2009-03-03 Thread John Gilmore
 I would not read too much into this ruling -- I think that this is a
 special situation, and does not address the more important general
 issue.  
 In other cases, where alternative evidence is not available to the
 government, and where government agents have not already had a look at
 the contents, the facts (and hence perhaps the ruling) would be
 different.

Balls.  This is a straight end-run attempt around the Fifth Amendment.
The cops initially demanded a court order making him reveal his
password -- then modified their stance on appeal after they lost.  So
he can't be forced to reveal it, but on a technicality he can be
forced to produce the same effect as revealing it?  Just how broad is
this technicality, and how does it get to override a personal
constitutional right?

If the cops bust down your door and you foolishly left your computer
turned on, are they entitled to make you reveal your encryption
passwords anytime later, because your encrypted drive was accessible
when they ran in screaming at your family and shooting your dog?
Suppose they looked it over and typed a few things to the screen?
Suppose they didn't?  Suppose they used a fancy power-transfer plug to
keep it running as they walked it out the door, but they tripped and
dropped it and it powered off?  That's a technicality, isn't it?

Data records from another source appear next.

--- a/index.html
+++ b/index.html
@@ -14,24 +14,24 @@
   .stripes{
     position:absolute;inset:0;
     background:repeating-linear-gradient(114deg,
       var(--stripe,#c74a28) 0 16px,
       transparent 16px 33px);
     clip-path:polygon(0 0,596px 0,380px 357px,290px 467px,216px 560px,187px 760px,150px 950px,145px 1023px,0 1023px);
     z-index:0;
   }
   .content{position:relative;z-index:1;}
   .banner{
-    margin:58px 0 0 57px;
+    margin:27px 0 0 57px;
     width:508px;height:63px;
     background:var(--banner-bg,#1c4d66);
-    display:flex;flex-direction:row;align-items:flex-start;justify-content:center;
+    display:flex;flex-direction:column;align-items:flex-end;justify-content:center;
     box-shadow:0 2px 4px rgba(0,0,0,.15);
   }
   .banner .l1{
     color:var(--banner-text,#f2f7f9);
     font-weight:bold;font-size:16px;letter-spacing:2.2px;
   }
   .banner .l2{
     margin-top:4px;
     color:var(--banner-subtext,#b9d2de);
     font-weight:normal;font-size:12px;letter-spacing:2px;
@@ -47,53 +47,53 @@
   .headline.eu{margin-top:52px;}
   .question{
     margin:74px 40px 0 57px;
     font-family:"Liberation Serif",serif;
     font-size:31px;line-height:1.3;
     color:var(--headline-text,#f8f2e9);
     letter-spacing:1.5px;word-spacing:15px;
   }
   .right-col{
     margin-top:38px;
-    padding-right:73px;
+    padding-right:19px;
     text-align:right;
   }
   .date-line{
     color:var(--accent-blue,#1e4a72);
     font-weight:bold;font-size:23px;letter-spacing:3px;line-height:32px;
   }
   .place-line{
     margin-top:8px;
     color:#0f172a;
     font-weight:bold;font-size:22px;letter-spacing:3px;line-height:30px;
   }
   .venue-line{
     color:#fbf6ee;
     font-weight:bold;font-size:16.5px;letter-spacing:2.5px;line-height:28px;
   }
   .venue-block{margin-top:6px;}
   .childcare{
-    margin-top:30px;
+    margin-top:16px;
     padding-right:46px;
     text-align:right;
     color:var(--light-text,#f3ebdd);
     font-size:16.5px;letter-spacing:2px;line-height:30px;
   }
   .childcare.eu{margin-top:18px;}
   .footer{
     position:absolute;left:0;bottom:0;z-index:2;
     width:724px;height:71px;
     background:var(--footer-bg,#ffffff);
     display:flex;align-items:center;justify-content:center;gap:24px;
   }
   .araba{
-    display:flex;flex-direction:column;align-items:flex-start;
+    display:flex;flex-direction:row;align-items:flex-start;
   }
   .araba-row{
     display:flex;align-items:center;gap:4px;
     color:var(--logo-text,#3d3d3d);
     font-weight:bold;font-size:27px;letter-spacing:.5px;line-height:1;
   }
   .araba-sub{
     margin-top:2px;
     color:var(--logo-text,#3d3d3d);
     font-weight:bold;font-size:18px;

Don't forget, this is a nuisance case.  It's about a harmless Canadian
citizen who's a permanent US resident, who crossed the Canadian border
with his laptop.  A guy smart enough to encrypt his drive.  On the
drive, among other things, was a few thousand porn images downloaded
from the net.  Legal porn.  The border guards, who had no business
even looking at his laptop's contents, trolled around in it until they
found some tiny fraction of the images that (they allege) contained
underage models.  (How would *he* know the ages of the models in
random online porn?  Guess he'd better just store no porn at all,
whether or not porn is legal.  That's the effect that the bluenoses
who passed the child porn laws want, after all.)  That's the crime
being prosecuted here.  This isn't the Four Horsemen's
torture-the-terrorist-for-the-password hostage situation where lives
are at stake and the seconds are ticking away.  This is a pointless
search containing the only evidence of a meaningless censorship
non-crime.  If the feds can force you to reveal your password in this
hick sideshow, they can force it anytime.

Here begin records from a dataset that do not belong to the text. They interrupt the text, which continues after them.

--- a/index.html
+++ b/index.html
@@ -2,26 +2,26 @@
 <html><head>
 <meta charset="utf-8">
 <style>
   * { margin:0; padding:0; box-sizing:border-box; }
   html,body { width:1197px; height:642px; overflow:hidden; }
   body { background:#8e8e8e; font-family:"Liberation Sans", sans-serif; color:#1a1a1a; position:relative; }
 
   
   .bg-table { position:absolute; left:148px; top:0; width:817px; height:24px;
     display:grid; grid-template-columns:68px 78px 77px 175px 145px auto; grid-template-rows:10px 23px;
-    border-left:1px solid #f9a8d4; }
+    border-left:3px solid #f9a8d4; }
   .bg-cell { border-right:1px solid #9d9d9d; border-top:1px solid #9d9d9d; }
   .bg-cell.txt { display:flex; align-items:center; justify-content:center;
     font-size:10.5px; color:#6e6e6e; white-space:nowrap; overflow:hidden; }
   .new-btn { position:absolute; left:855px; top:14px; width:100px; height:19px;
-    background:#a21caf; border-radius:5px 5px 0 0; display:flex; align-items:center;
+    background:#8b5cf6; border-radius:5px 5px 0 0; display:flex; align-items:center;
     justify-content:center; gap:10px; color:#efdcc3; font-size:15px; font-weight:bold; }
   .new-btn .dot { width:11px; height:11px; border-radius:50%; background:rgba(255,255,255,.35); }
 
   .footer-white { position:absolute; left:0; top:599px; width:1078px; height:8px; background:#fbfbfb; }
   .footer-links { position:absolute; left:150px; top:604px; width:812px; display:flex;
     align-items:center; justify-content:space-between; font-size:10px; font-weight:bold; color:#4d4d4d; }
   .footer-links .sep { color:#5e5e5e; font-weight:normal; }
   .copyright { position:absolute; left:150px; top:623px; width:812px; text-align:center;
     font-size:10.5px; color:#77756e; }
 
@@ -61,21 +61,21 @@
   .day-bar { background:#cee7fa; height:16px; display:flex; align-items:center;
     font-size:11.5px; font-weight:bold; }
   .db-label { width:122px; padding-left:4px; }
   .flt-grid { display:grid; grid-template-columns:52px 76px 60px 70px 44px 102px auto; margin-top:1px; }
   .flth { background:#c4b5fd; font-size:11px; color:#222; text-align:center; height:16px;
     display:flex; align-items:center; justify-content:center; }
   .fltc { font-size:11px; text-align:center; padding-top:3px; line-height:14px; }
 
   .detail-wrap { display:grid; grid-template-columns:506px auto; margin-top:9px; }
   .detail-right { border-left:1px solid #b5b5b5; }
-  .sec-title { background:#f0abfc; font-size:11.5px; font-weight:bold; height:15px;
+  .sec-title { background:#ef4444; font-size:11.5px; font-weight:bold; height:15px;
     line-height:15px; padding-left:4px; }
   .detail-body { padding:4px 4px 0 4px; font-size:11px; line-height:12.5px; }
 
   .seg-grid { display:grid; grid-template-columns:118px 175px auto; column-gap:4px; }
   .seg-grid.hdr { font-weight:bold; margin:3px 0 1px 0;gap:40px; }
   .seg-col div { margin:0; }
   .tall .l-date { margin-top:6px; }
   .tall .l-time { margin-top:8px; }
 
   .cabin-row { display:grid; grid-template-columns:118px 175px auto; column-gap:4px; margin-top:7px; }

Suppose the guy had powered off his laptop rather than merely
foolishly suspending it.  If the border guards had DRAM key recovery
tools that could find a key in the powered-down RAM, but then lost
the key or it stopped working, would you think he should later be
forced to reveal his password?

Suppose they merely possessed DRAM key recovery software, but never
deployed it?  Hey, we claim that you crossed the border with that key
in decaying RAM; fork over that password, buddy!

Don't give them an inch, they'll take a mile.  Drug users can now not
safely own guns, despite the Second Amendment.  Not even guns locked
in safes in outbuildings, because the law passed against using a gun
in a drug crime has been expanded by cops and judges to penalize
having a gun anywhere on the property even though it was never
touched, and even when the only drug crime was simple possession.
Five year mandatory minimum sentence enhancement.  (Don't expect NRA
to help -- their motto is screw the criminals, leave us honest people
alone.  That's no good when everybody's a criminal, especially the
honest people like this guy, who had nothing to hide from the border
guards and helped them search his laptop.)

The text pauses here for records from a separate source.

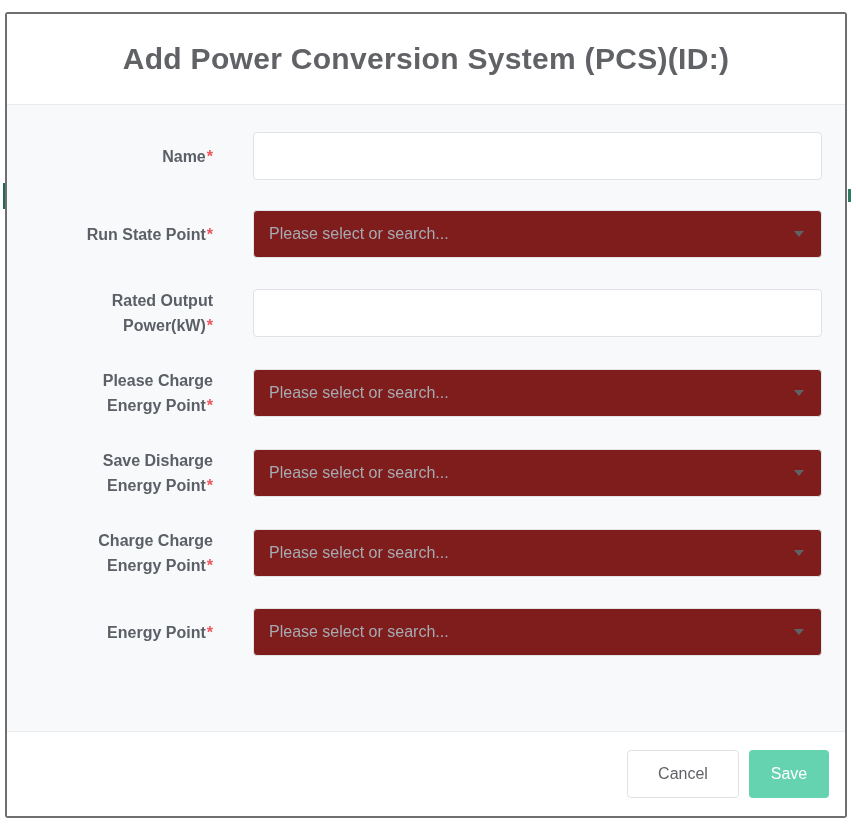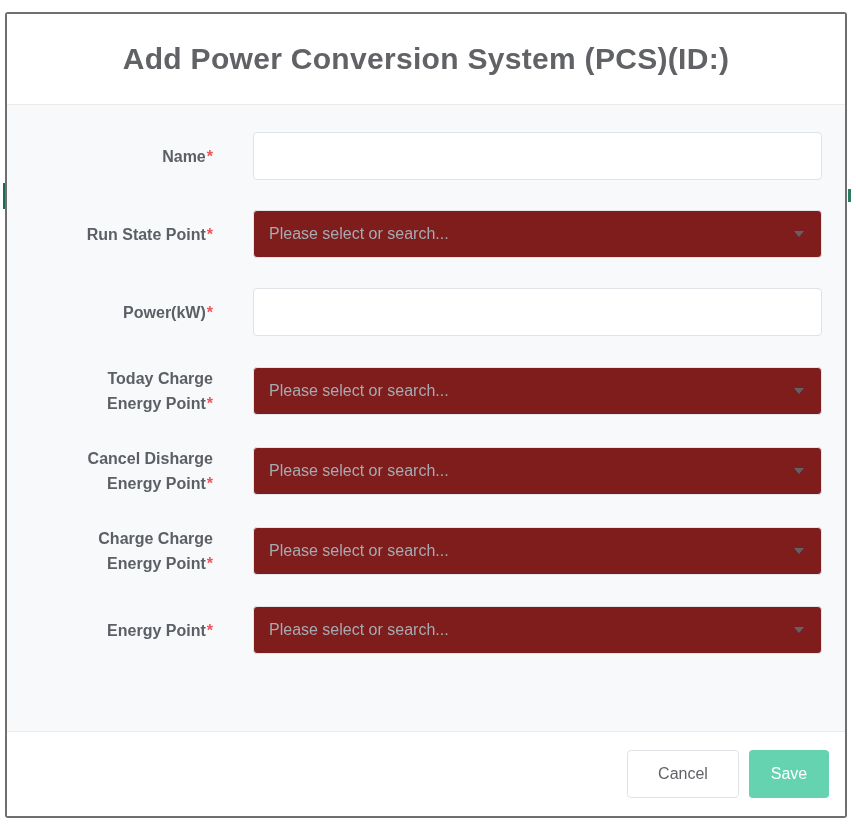--- a/index.html
+++ b/index.html
@@ -95,41 +95,42 @@
     <div class="control">
               <div class="select-box">
                 <span class="placeholder">Please select or search...</span>
                 <span class="caret"></span>
               </div>
             </div>
   </div>
 
   <div class="form-row">
     <div class="label">
+              <span class="label-line">Rated Output</span>
               <span class="label-line">Power(kW)<span class="required">*</span></span>
             </div>
     <div class="control"><input type="text" class="text-input" style=""></div>
   </div>
 
   <div class="form-row">
     <div class="label">
-              <span class="label-line">Today Charge</span>
+              <span class="label-line">Please Charge</span>
               <span class="label-line">Energy Point<span class="required">*</span></span>
             </div>
     <div class="control">
               <div class="select-box">
                 <span class="placeholder">Please select or search...</span>
                 <span class="caret"></span>
               </div>
             </div>
   </div>
 
   <div class="form-row">
     <div class="label">
-              <span class="label-line">Cancel Disharge</span>
+              <span class="label-line">Save Disharge</span>
               <span class="label-line">Energy Point<span class="required">*</span></span>
             </div>
     <div class="control">
               <div class="select-box">
                 <span class="placeholder">Please select or search...</span>
                 <span class="caret"></span>
               </div>
             </div>
   </div>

   Sessions wrote: Boucher's act of producing an unencrypted
   version of the Z drive...

There is no such document as an unencrypted version of the Z drive.
It does not exist.  It has never existed.  One could in theory be
created, but that would be the creation of a new document, not the
production of an existing one.  The existing one is encrypted, and
the feds already have it.

I'm still trying to figure out what the feds want in this case if the
guy complies.  They'll have a border guard testify that he saw a
picture with a young teen in it?  They'll show the jury a picture of a
young teen, but won't authenticate it as a picture that came off the
hard drive?  It can just be any random picture of a young teen, that
could've come from anywhere?  How will that contribute to prosecuting
this guy for child porn?

Maybe they're just bored from training themselves by viewing official
federal child porn images (that we're not allowed to see), or
endlessly searching gigabytes of useless stuff on laptops.  Instead
they want the thrill of setting a precedent that citizens have no
right to privacy in their encrypted hard drives.  Let's not help them
by declaring this guy's rights forfeit on a technicality.